Thanks to local efforts led by the Woodbury African American Oral History Project, an historical marker honoring 11 Civil War veterans was recently unveiled in Woodbury.
The 10 soldiers and a sailor were originally buried in the city’s Negro cemetery, established in 1832. Dozens of other black South Jerseyans, including Bishop William Dickerson of the African Methodist Episcopal Church, rested at the site now occupied by Inspira Medical Center’s parking garage. Placed along Red Bank Avenue at the site, the marker is engraved with each veteran’s name.
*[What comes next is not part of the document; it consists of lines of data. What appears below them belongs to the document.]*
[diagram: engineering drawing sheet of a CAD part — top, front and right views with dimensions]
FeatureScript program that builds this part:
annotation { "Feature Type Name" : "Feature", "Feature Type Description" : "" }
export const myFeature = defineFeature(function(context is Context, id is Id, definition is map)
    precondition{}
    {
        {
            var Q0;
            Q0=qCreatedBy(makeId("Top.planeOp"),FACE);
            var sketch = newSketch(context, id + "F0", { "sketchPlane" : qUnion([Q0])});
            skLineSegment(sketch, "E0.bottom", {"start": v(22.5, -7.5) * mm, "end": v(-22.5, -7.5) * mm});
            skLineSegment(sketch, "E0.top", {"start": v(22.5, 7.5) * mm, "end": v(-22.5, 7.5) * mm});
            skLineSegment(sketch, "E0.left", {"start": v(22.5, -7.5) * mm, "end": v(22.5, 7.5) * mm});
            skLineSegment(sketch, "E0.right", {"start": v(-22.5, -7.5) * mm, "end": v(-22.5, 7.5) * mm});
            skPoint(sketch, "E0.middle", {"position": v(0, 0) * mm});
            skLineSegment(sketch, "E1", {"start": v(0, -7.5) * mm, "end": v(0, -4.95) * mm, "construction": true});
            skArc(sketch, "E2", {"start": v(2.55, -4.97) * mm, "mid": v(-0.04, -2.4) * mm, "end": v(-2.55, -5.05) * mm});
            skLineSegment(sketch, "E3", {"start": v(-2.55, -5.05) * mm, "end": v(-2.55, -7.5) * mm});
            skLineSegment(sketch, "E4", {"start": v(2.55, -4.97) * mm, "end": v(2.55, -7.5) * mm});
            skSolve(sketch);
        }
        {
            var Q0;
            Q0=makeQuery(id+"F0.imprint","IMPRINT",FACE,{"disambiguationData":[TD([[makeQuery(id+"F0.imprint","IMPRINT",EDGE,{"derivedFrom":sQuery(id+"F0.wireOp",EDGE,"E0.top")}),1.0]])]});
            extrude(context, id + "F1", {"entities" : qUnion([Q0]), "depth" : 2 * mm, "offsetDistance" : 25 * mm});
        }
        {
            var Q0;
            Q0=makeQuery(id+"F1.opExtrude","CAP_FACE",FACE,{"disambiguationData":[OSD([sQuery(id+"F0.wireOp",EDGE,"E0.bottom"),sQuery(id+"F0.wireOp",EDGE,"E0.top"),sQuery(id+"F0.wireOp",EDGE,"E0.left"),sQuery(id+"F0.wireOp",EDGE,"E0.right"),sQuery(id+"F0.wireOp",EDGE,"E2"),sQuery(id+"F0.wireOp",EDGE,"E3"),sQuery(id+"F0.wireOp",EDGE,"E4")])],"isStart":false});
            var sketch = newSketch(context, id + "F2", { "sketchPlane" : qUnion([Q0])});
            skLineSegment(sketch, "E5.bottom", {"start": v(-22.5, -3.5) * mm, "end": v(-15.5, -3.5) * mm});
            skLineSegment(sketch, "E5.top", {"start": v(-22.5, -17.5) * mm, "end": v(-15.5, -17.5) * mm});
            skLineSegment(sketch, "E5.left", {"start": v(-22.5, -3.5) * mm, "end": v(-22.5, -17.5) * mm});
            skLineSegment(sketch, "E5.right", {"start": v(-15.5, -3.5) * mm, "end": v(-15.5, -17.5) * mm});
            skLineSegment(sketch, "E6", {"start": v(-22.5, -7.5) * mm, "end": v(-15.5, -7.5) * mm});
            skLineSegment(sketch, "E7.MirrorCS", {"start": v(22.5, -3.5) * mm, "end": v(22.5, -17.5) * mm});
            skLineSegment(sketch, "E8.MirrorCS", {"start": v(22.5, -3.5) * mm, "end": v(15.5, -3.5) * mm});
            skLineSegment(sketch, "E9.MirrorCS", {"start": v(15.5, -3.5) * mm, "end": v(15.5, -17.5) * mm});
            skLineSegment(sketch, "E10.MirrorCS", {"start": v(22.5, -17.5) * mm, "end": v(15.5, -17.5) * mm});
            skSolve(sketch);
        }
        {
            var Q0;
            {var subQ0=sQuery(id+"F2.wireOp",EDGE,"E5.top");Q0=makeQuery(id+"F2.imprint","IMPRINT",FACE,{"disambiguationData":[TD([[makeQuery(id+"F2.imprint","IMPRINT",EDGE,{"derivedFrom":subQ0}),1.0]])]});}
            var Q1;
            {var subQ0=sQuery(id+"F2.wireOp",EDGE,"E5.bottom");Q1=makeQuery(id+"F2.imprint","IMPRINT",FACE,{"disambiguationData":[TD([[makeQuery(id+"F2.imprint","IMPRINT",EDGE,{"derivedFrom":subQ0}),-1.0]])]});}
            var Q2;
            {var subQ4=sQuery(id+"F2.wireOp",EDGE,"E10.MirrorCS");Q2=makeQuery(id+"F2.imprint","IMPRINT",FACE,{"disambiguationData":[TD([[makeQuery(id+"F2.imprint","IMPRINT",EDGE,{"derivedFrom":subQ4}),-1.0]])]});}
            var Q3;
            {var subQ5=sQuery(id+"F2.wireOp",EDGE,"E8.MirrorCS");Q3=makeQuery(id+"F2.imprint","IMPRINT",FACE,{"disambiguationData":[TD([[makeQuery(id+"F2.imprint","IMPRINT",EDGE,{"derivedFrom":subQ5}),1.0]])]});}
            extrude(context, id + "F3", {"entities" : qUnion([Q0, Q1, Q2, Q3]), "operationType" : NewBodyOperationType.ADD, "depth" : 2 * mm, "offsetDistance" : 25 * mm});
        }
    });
Below are individual profiles of these veterans whose military service helped destroy slavery.
Alexander Bailey was 21 years old when he volunteered at Camden during the final stage of the Civil War. He was born in Delaware and stood 5 feet 4 inches tall when he volunteered on March 20, 1865. In less than a month, the war ended when Lee surrendered his army to Grant at Appomattox Court House, Virginia, on April 9.
Bailey was assigned to Company A, 43rd U. S. Colored Infantry Regiment. At enlistment, the private received one third ($33.33) of a hundred dollar bounty. He received the remaining balance when discharged at Brownsville, Texas, on Oct. 20. After the war, Bailey lived in Woodbury with his wife, Ellen, and sons, John W. and Alexander Jr.